From the moment I opened my eyes to Kieran’s face and realized I was safe, I’ve anticipated this moment. He was supernaturally calm during my visit to a private doctor and throughout the hours-long process of having my injuries photographed and giving my statement to the police. When his lawyer and Alistair arrived at the precinct, and Sven suggested I be taken home to rest, Kieran gave me a gentle hug and a chaste kiss goodbye.
Mia and Leo were waiting for me at Kieran’s. There were some tears but no questions, only relief and compassion. Exactly what I needed. After I took the world’s longest shower, they fed me and tucked me into bed, then kept watch over me as I slept. When I woke, the sun was setting. I sent them home, already knowing what was coming.
Now it’s here.
The eye of Kieran’s storm has passed. It rages inside him, desperate for release.
Stepping from the bathtub, I grab a towel and dry off. The magnesium salt bath and anti-inflammatories I took an hour ago have made my soreness almost negligible. I still keep my back to the mirror, avoiding the sight of the bruises blooming on my neck, shoulder, and hip. I don’t look at my hands, either, the abrasions on my palms and wrists minor but stark against my pale skin.
Tomorrow, I have my first appointment with a trauma specialist, a colleague I’ve known since college. Tomorrow, I’ll tend to the bloody tracks left in my psyche by the swinging pendulum of emotional extremes. Terror to hope. Despair to fury. Grief to searing relief when I found out Gabe survived. I’ll face, too, the proof of my own capacity to take a life. My lack of guilt. The twisting, aching knowledge that a part of me wishes I hadn’t been stopped.
Tomorrow, I’ll confront it all.
Tonight belongs to animal necessity, to the natural urge to conquer death with life. Kieran needs physical contact to prove I’m safe, and I need to replace the echoes of nonconsensual touch on my body with the hands of the man I love.

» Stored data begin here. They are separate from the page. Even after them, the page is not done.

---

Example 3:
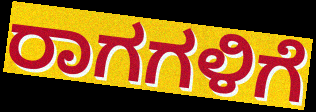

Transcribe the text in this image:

ರಾಗಗಳಿಗೆ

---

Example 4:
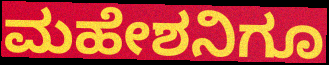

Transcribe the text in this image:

ಮಹೇಶನಿಗೂ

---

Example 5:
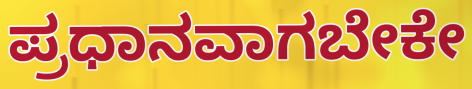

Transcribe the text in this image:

ಪ್ರಧಾನವಾಗಬೇಕೇ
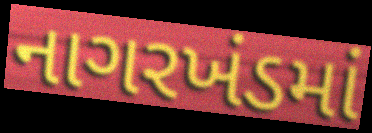
નાગરખંડમાં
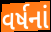
વર્ષનાં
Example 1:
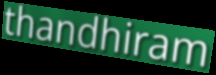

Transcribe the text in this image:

thandhiram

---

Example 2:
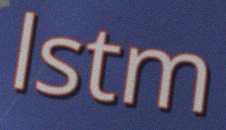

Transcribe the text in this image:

lstm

But I need something else from him, too. I need help extracting the poisonous seed I swallowed last night—the lies I told to stay alive. And as difficult as this will be for him, patience and gentleness aren’t going to cut it for me. If he treats me like I’m delicate, there will be only one result: the rot inside me will spread.
To obliterate the stain inside me, I need his darkest self. The savage wolf.

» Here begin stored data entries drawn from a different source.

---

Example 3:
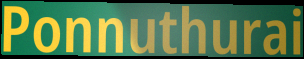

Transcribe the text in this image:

Ponnuthurai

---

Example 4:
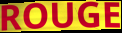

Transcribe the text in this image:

ROUGE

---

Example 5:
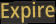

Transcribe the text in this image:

Expire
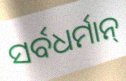
ସର୍ବଧର୍ମାନ୍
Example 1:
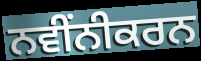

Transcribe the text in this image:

ਨਵੀਂਨੀਕਰਨ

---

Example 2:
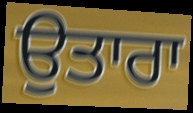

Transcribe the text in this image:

ਉਤਾਰਾ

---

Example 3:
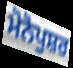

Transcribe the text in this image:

ਮੋਨੋਪੁਸ਼ਰ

As I hang my damp towel on a hook by the tub, the air changes around me. Goose bumps lift on my arms. My pulse begins to drum, fast and furious, as need throbs between my thighs.
He’s here.
When the bedroom door opens and closes, I walk out of the bathroom.
Kieran jerks to a stop at the sight of me. With the curtains half-drawn against a cloudy afternoon, the bedroom is shadowed, his eyes dark as they scan me from top to bottom. At his sides, fists form. His rapid, harsh breaths—and mine—are the only sound.
“Talia,” he croaks, brow furrowing. “I can’t—I shouldn’t touch you right now.”
I barely feel the floor beneath me as I cross to him. My nipples graze his shirt, emitting tiny shockwaves at the contact. He sucks in a breath, tendons standing out in his flexed arms, broad shoulders shaking as he fights impulse.
Lifting my chin, I stare into his eyes and see everything. Our past, present, and future. The floating ribbons of our lives that crossed and tangled by chance seventeen years ago before weaving in separate directions across continents and years. Apart. Distinct. Growing and strengthening and maturing. But always linked by the bond that formed at his grandmother’s grave. Now we are braided together, sealed with knots so complex and tight nothing in this world can undo them.